- **EXERCISE**
Report each line of the listing below that holds "different".

- **THE DATA**
━━━━━━━━━━━━━━━━

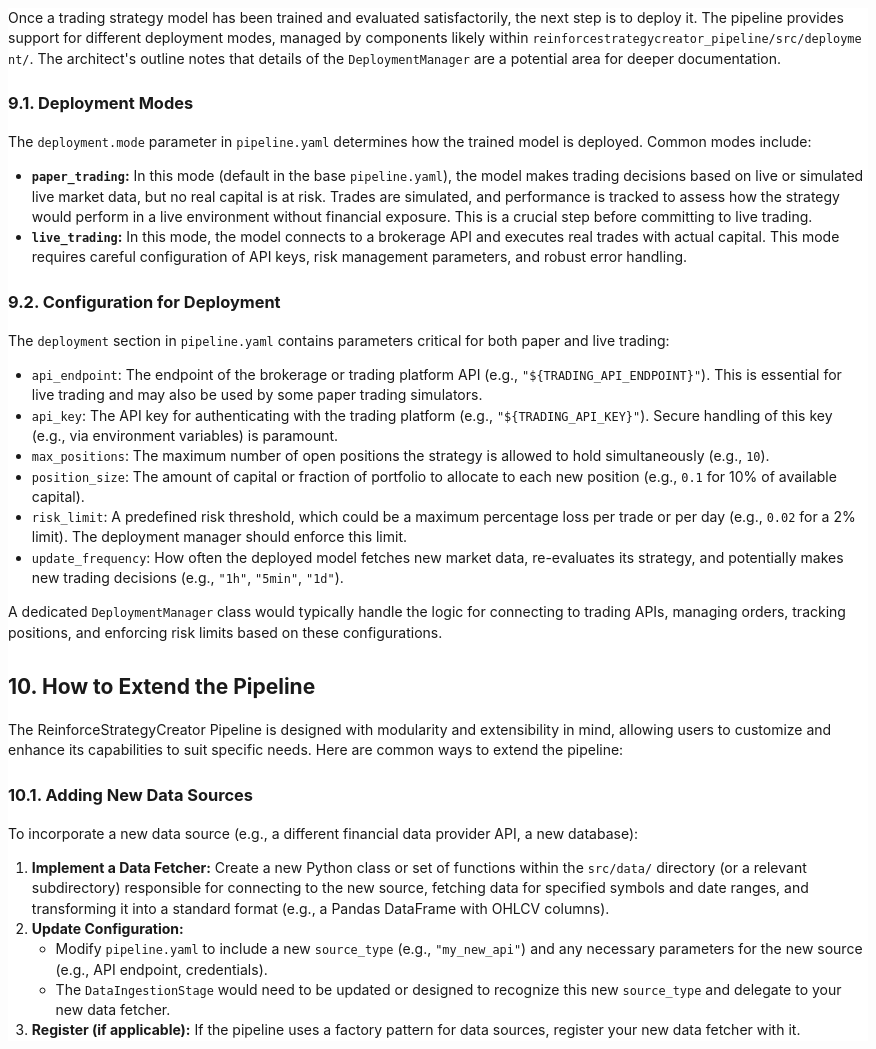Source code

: Once a trading strategy model has been trained and evaluated satisfactorily, the next step is to deploy it. The pipeline provides support for different deployment modes, managed by components likely within `reinforcestrategycreator_pipeline/src/deployment/`. The architect's outline notes that details of the `DeploymentManager` are a potential area for deeper documentation.

### 9.1. Deployment Modes
The `deployment.mode` parameter in `pipeline.yaml` determines how the trained model is deployed. Common modes include:

*   **`paper_trading`:** In this mode (default in the base `pipeline.yaml`), the model makes trading decisions based on live or simulated live market data, but no real capital is at risk. Trades are simulated, and performance is tracked to assess how the strategy would perform in a live environment without financial exposure. This is a crucial step before committing to live trading.
*   **`live_trading`:** In this mode, the model connects to a brokerage API and executes real trades with actual capital. This mode requires careful configuration of API keys, risk management parameters, and robust error handling.

### 9.2. Configuration for Deployment
The `deployment` section in `pipeline.yaml` contains parameters critical for both paper and live trading:

*   `api_endpoint`: The endpoint of the brokerage or trading platform API (e.g., `"${TRADING_API_ENDPOINT}"`). This is essential for live trading and may also be used by some paper trading simulators.
*   `api_key`: The API key for authenticating with the trading platform (e.g., `"${TRADING_API_KEY}"`). Secure handling of this key (e.g., via environment variables) is paramount.
*   `max_positions`: The maximum number of open positions the strategy is allowed to hold simultaneously (e.g., `10`).
*   `position_size`: The amount of capital or fraction of portfolio to allocate to each new position (e.g., `0.1` for 10% of available capital).
*   `risk_limit`: A predefined risk threshold, which could be a maximum percentage loss per trade or per day (e.g., `0.02` for a 2% limit). The deployment manager should enforce this limit.
*   `update_frequency`: How often the deployed model fetches new market data, re-evaluates its strategy, and potentially makes new trading decisions (e.g., `"1h"`, `"5min"`, `"1d"`).

A dedicated `DeploymentManager` class would typically handle the logic for connecting to trading APIs, managing orders, tracking positions, and enforcing risk limits based on these configurations.
## 10. How to Extend the Pipeline

The ReinforceStrategyCreator Pipeline is designed with modularity and extensibility in mind, allowing users to customize and enhance its capabilities to suit specific needs. Here are common ways to extend the pipeline:

### 10.1. Adding New Data Sources
To incorporate a new data source (e.g., a different financial data provider API, a new database):
1.  **Implement a Data Fetcher:** Create a new Python class or set of functions within the `src/data/` directory (or a relevant subdirectory) responsible for connecting to the new source, fetching data for specified symbols and date ranges, and transforming it into a standard format (e.g., a Pandas DataFrame with OHLCV columns).
2.  **Update Configuration:**
    *   Modify `pipeline.yaml` to include a new `source_type` (e.g., `"my_new_api"`) and any necessary parameters for the new source (e.g., API endpoint, credentials).
    *   The `DataIngestionStage` would need to be updated or designed to recognize this new `source_type` and delegate to your new data fetcher.
3.  **Register (if applicable):** If the pipeline uses a factory pattern for data sources, register your new data fetcher with it.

━━━━━━━━━━━━━━━━

- **EXERCISE OUTPUT**
: Once a trading strategy model has been trained and evaluated satisfactorily, the next step is to deploy it. The pipeline provides support for different deployment modes, managed by components likely within `reinforcestrategycreator_pipeline/src/deployment/`. The architect's outline notes that details of the `DeploymentManager` are a potential area for deeper documentation.
To incorporate a new data source (e.g., a different financial data provider API, a new database):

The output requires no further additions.